Let's now focus on performance drivers during the quarter. In doing so, we'll cover the following topics: first, sales by segment in the quarter in the month of June; second, operating performance by segment; third, cash generation and capital deployment; and finally, we'll wrap up with a discussion of our 2013 guidance and other key items.
As mentioned earlier, company sales for the quarter increased 6%. Daily sales growth by month was as follows: 8% in April, 5% in May and 5% in June. As a reminder, April included a 2 percentage point benefit from the timing of the Easter holiday. The 6% increase in sales in the quarter included 4 percentage points from volume, 2 percentage points from price and 1 percentage point from acquisitions, partially offset by a 1 percentage point drag from unfavorable foreign exchange.
Let's move on to sales by segment. We report 2 business segments: the United States and Canada. Our remaining operations located primarily in Asia, Europe and Latin America are reported under a grouping titled, Other Businesses.
Sales in the United States, which accounted for 77% of total company revenue in the quarter, increased 7%. This sales growth was driven by 4 percentage points from volume, 2 percentage points from price and 1 percentage point from the Techni-Tool business acquired on December 31, 2012. Daily sales increased 9% in April, 6% in May and 6% in June. The timing of the Easter holiday contributed 1 percentage point to daily sales growth in April.

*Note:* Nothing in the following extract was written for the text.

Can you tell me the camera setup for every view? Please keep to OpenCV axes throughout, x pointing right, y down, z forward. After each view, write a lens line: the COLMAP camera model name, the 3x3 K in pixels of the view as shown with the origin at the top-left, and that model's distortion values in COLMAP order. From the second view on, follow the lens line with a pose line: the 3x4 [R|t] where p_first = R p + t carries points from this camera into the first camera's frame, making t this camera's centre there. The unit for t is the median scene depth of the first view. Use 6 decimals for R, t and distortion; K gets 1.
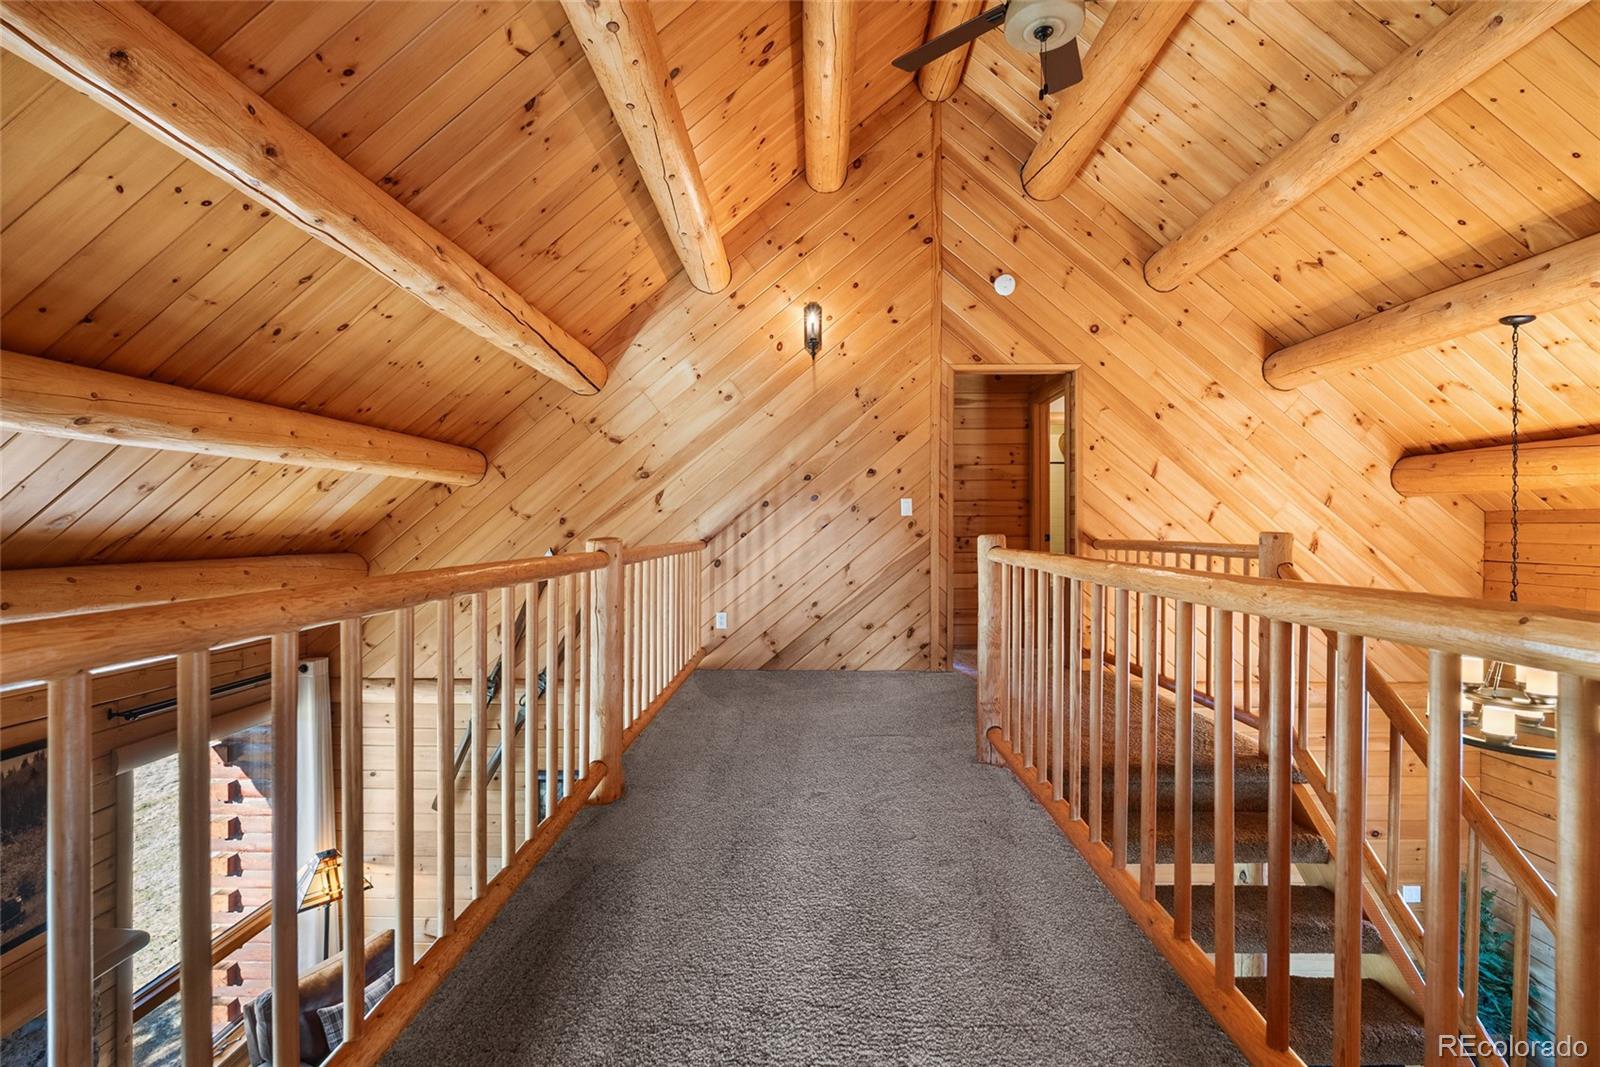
lens RADIAL K [[710.0, 0, 800.0], [0, 710.0, 533.5], [0, 0, 1]] dist [-0.015579, 0.004013]
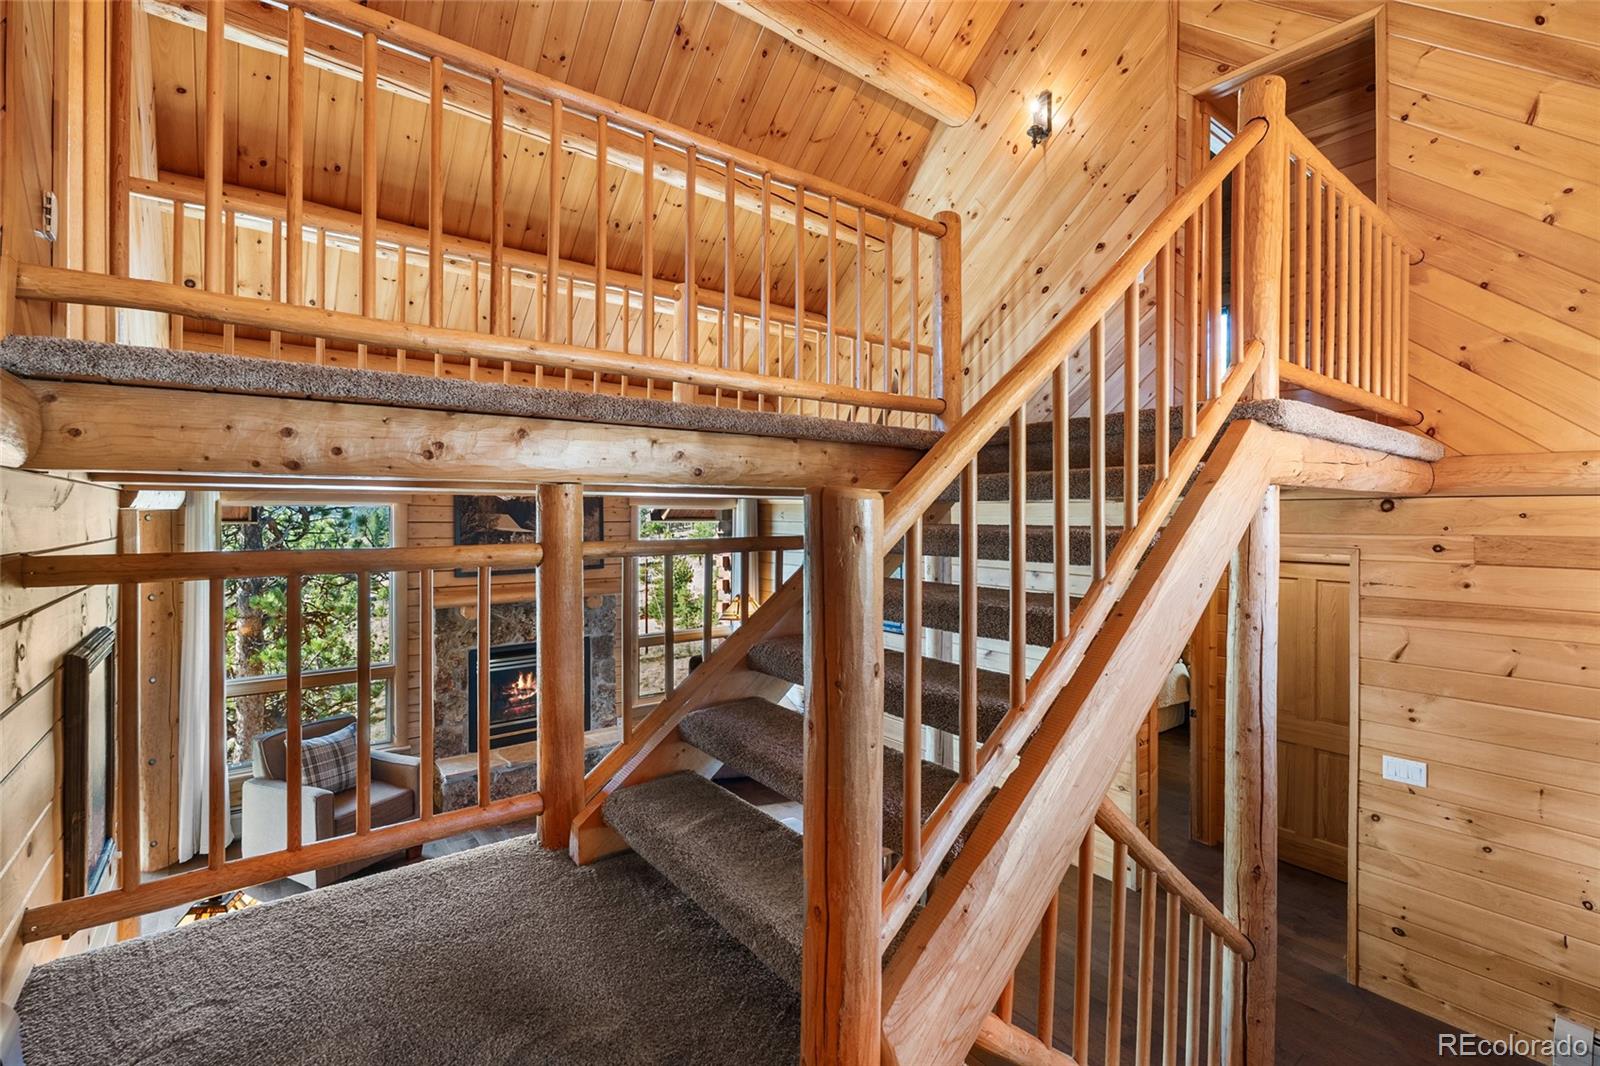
lens RADIAL K [[710.0, 0, 800.0], [0, 710.0, 533.0], [0, 0, 1]] dist [-0.015579, 0.004013]
pose [[0.628592, 0.019926, -0.777480, 0.579741], [-0.009109, 0.999792, 0.018259, 0.274687], [0.777682, -0.004395, 0.628643, 0.112672]]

Let's review sales performance by customer end market in the United States. Light Manufacturing was up in the high-single digits. Heavy Manufacturing, Commercial, Contractor and Natural Resources were up in the mid-single digits. Government and Retail were up in the low-single digits, and Reseller was down in the low-single digits. Our continued success with manufacturing customers further reinforces our commitment to add products and services to best serve customers in this important end market. The addition of more sales representatives, more products and more KeepStock installations are all contributing to share gain.